# Name it and Claim it, FINALS:



## ed4copies (Aug 17, 2009)

Well, we had a few ideas--230 or so!!!   Now, let's narrow it down to the RUN for the REAL MONEY!!!

I have "developed" the naming idea, some.  Here are the guidelines that I am currently favoring:
1) TRY to keep the name consistent with the "cat" theme.
2) TRY to make the name appealing to a jewelry (pendant) shopper.

In reading over all the names submitted so far (on the excel document that is attached), I also am "leaning toward" using foreign languages.  Some Italian and Portugese words have been suggested, I like the sound of the languages and believe pendant shoppers will like them, too.

So, I hope you will come up with some brilliant responses, based on this.  

Here's a different picture, maybe it will help!!

ADDITIONAL INFORMATION!!:  There will be other color combinations with very similar spot patterns coming.  So, using "orange" is probably a good idea, since it will differentiate this one from the next one(s)  Dawn points out "copper" sounds better than "orange".  But, who you think is gonna NAME this puppy???
(Yeah, I'd go with copper, if I were you, too!!)

Minimum prize is still $25 gift certificate and the 3" piece of rod, shown
More may be added if the decision is CLOSE!!


----------



## nytefaii (Aug 17, 2009)

Orange Ocicat
 - or - 
Ocicat Orange


----------



## seawolf (Aug 17, 2009)

TLOML says Catastrophic.
I think Copper Cheata.
Mark


----------



## bad (Aug 17, 2009)

Tiger Eyes

or Tiger in Greek is Tigris. It also sounds kind of like a female tiger so how about
Tigris Eyes


----------



## nytefaii (Aug 17, 2009)

Caracal (+ or - Orange)


----------



## bad (Aug 17, 2009)

Orange Ocelot (Italian for tiger)
or just Ocelot


----------



## THarvey (Aug 17, 2009)

Here are four ideas:

Charming Chetah

Lovely Leopard

Jaguar Jewel

Glistening Gato (Gato = Spanish for "Cat")


----------



## Grizz (Aug 17, 2009)

-Jaguar Eyes

-Eyes of the Jaguar

-Jaguar Evolution

- Jaguar Revolution


----------



## hewunch (Aug 17, 2009)

I stick with my original but if you want to add copper that would be cool so 
				 			 			 			 		  		 		 			 			Copper Million Dollar Cheetah
Copper Aristocat
Uptown Copper Cheetah


----------



## greenmtnguy (Aug 17, 2009)

__Input data__.
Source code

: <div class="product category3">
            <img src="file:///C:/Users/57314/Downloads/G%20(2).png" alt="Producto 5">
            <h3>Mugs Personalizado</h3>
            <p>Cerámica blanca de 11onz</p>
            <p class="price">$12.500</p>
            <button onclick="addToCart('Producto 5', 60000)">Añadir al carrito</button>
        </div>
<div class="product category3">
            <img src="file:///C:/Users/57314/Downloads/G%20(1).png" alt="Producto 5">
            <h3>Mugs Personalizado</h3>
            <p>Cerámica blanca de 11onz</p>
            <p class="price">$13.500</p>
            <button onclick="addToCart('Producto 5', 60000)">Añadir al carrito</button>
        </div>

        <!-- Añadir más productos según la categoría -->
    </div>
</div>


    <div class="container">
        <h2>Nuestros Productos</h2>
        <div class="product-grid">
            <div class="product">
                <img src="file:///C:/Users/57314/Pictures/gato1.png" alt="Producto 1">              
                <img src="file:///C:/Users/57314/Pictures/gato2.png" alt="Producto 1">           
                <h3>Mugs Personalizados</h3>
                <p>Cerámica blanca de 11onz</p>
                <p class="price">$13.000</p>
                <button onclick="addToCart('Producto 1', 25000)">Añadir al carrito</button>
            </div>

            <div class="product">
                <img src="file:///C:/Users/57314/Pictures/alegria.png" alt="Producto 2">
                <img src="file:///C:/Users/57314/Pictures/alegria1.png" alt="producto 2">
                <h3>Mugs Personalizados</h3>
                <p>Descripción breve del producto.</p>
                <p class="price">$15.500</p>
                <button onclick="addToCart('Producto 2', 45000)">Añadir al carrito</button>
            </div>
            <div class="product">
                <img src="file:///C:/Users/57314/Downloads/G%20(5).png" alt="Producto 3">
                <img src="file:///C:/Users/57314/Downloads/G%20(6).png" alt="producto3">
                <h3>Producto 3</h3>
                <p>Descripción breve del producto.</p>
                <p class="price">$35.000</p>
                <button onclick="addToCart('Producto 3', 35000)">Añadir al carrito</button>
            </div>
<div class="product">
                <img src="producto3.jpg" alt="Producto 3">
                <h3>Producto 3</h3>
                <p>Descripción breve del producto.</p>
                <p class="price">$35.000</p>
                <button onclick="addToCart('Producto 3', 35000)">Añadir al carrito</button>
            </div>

* * *

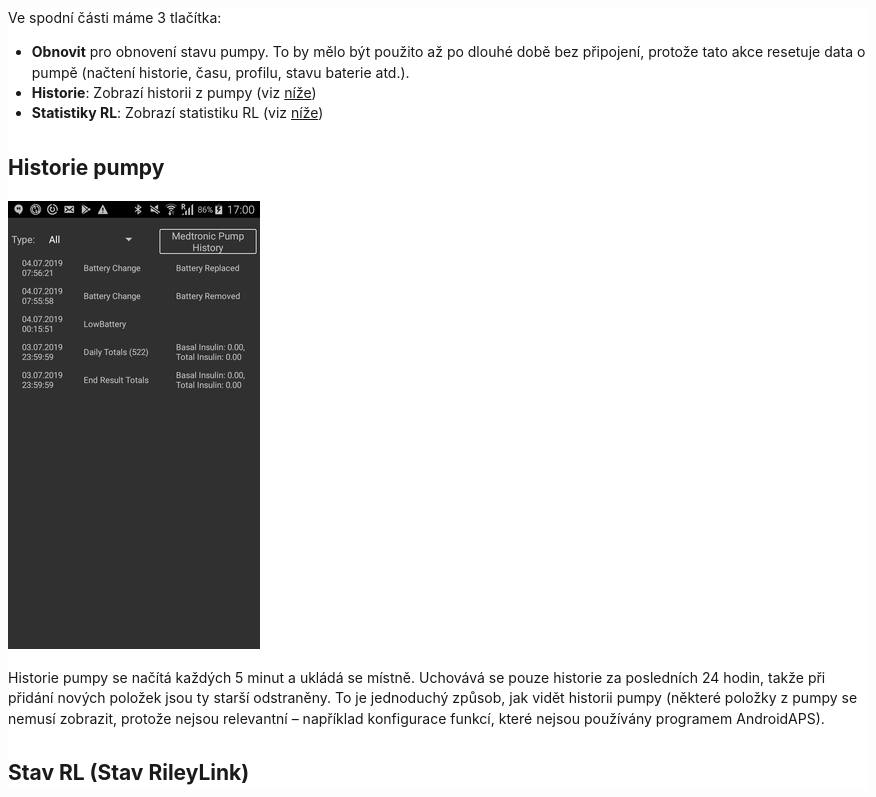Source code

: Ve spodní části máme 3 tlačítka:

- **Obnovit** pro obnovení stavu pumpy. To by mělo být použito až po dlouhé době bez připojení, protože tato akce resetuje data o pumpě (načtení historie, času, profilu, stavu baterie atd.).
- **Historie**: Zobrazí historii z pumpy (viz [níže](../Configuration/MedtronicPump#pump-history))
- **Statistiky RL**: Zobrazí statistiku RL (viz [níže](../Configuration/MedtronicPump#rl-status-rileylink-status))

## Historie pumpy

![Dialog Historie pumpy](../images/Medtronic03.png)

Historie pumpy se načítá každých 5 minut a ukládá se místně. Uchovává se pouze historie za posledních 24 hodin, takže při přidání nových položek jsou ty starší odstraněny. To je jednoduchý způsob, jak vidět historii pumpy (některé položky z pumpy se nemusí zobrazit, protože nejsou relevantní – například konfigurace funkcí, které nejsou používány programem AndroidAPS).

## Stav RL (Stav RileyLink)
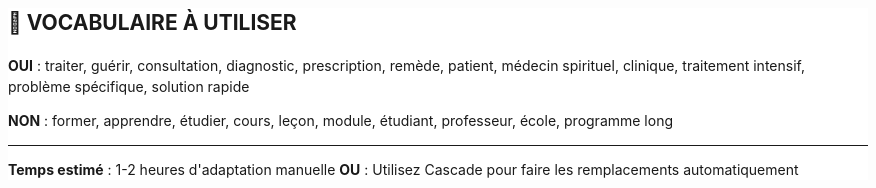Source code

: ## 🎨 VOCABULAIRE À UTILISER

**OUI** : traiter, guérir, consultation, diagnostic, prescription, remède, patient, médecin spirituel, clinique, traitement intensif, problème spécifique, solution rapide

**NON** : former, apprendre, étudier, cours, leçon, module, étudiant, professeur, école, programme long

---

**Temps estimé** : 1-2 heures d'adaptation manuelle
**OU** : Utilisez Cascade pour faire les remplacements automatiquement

__Work request 1__. Display every line of the entries that contains the word "Configuration".
__Work request 2__. Proceed with the forum thread on naming the cat-themed pendant, picking up after its last line.

__Result 1__.
- **Historie**: Zobrazí historii z pumpy (viz [níže](../Configuration/MedtronicPump#pump-history))
- **Statistiky RL**: Zobrazí statistiku RL (viz [níže](../Configuration/MedtronicPump#rl-status-rileylink-status))

__Result 2__.
Flirting Cheetah, copper attraction, cheetah armour, armour de cheetah, cheetah passion, feline flirt,


----------



## el_d (Aug 17, 2009)

Copper Jaguar Jem

Golden Jaguar Kiss.


----------



## greenmtnguy (Aug 17, 2009)

Jaguar je t'aime, copper passion,


----------



## wudnhed (Aug 17, 2009)

Copper Cat

Copper Ocelot

Orange Ocelot

Copper Spot

Sunburst Ocelot (personal fave)

Ocelot Tango

CatFire

FireCat

Spotted FireCat


----------



## Daniel (Aug 17, 2009)

_Panthera onca

__Copper b'alam_ (b'alam is the Myan name for the Jaguar)


----------



## ed4copies (Aug 17, 2009)

bad said:


> Orange Ocelot (Italian for tiger)
> or just Ocelot



Bruce, we already have a pattern called ocelot -- keep trying!!


----------



## bgibb42 (Aug 17, 2009)

De Tijger (Dutch for "The Tiger)


----------



## miket812 (Aug 17, 2009)

*My entry.*

Copper Kitty, Cobre Cat, Leaping Leopards, Catty Shack, Safari Remnant Pendant. Who knows what it will be but I like the blank.


----------



## RickW (Aug 17, 2009)

for beautiful cat

bellissimo gatto   (Italian)

belo gato (Portugese)


for beautiful cat eyes

belo gato olhos (Portugese)

bellissimo gatto occhi (Italian)


----------



## el_d (Aug 17, 2009)

Bronze Jaguar heart.

Bronze Jaguar paw.


----------



## TellicoTurning (Aug 17, 2009)

I'll name it Alliousis Alfred Brown.


----------



## Bree (Aug 17, 2009)

Cat's Eye to Fly
:cat::cat::cat:


----------



## jleiwig (Aug 17, 2009)

macchiato arancione = Mottled orange.  

Rame Macchiato = Mottled Copper

picchiettato arancione = speckled orange

picchiettato rame = speckled copper

occhi Macchiato -Mottled Cat

I'd stick with italian.  Women love romance languages.


----------



## foamcapt40 (Aug 17, 2009)

Ok, Here is a revised entry,

Copper illusion


----------



## Paul in OKC (Aug 17, 2009)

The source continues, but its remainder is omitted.